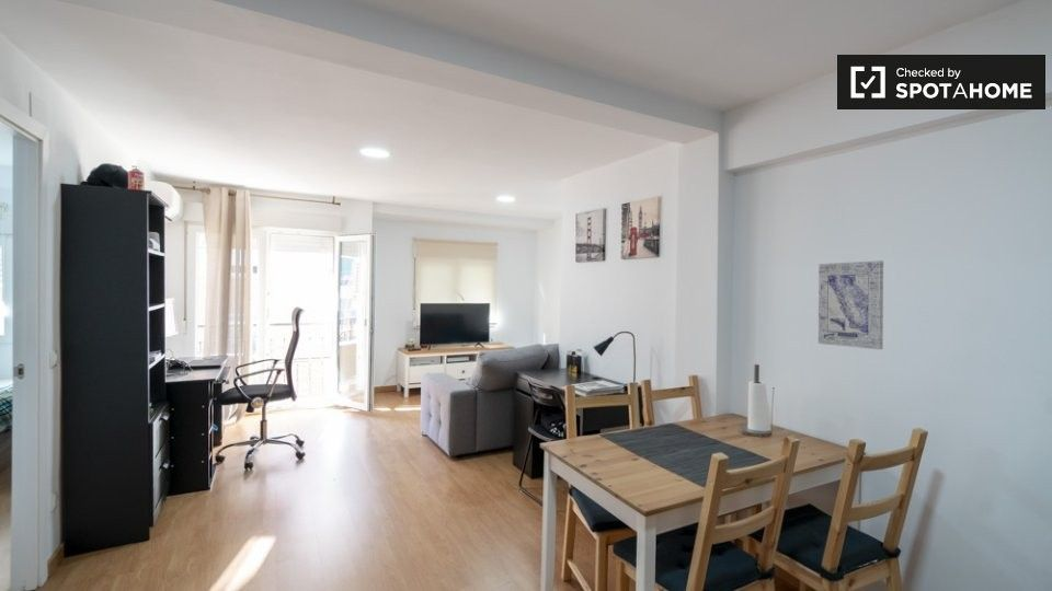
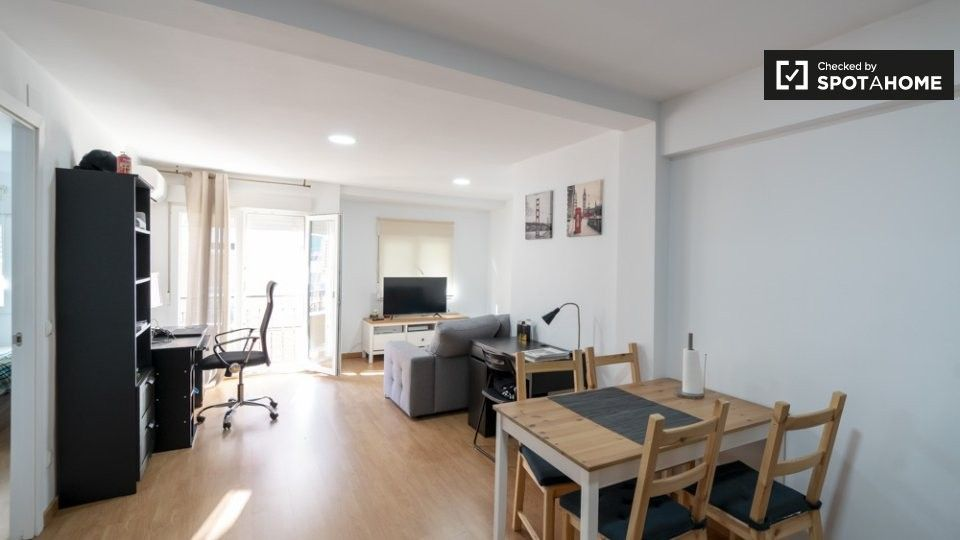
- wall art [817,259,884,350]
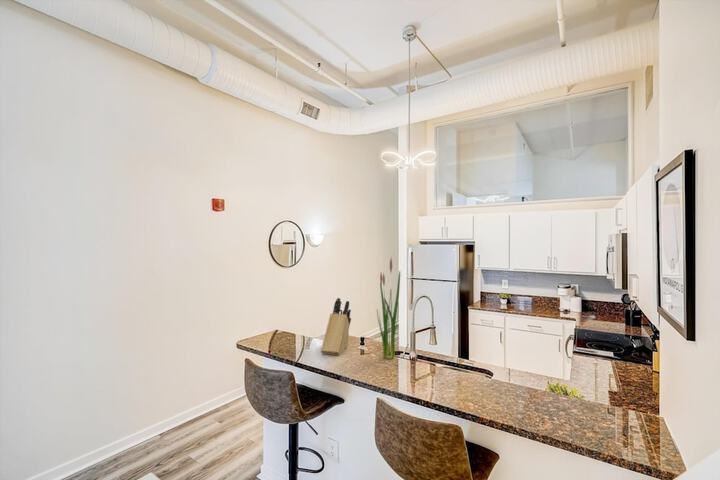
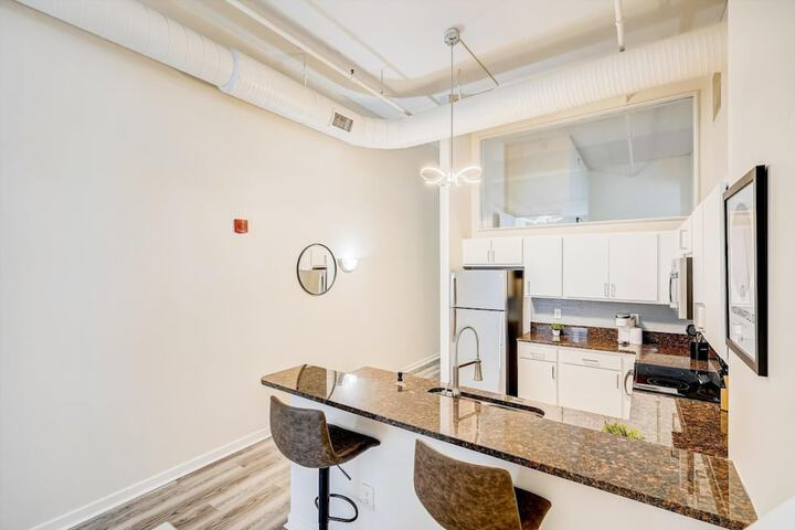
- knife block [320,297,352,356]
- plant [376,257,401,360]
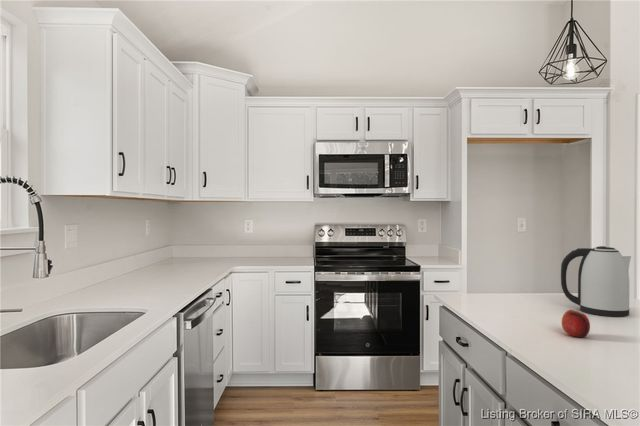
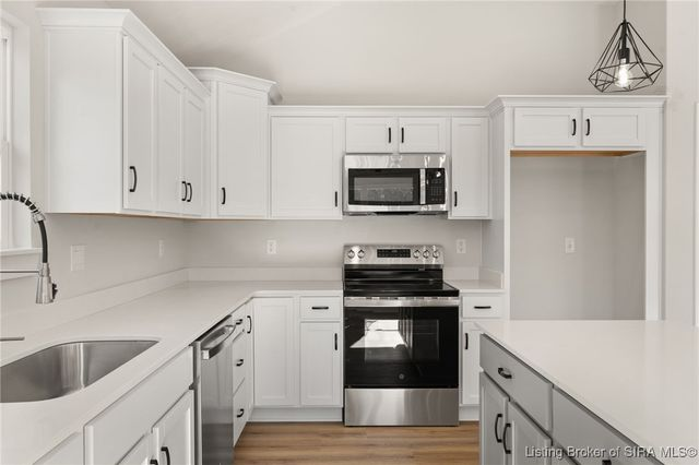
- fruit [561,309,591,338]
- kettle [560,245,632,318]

::::

# Problem to solve
Word for word, restate the records above and drop the pictures.

# Exercise response
- wall art [817,259,884,350]
- knife block [320,297,352,356]
- plant [376,257,401,360]
- fruit [561,309,591,338]
- kettle [560,245,632,318]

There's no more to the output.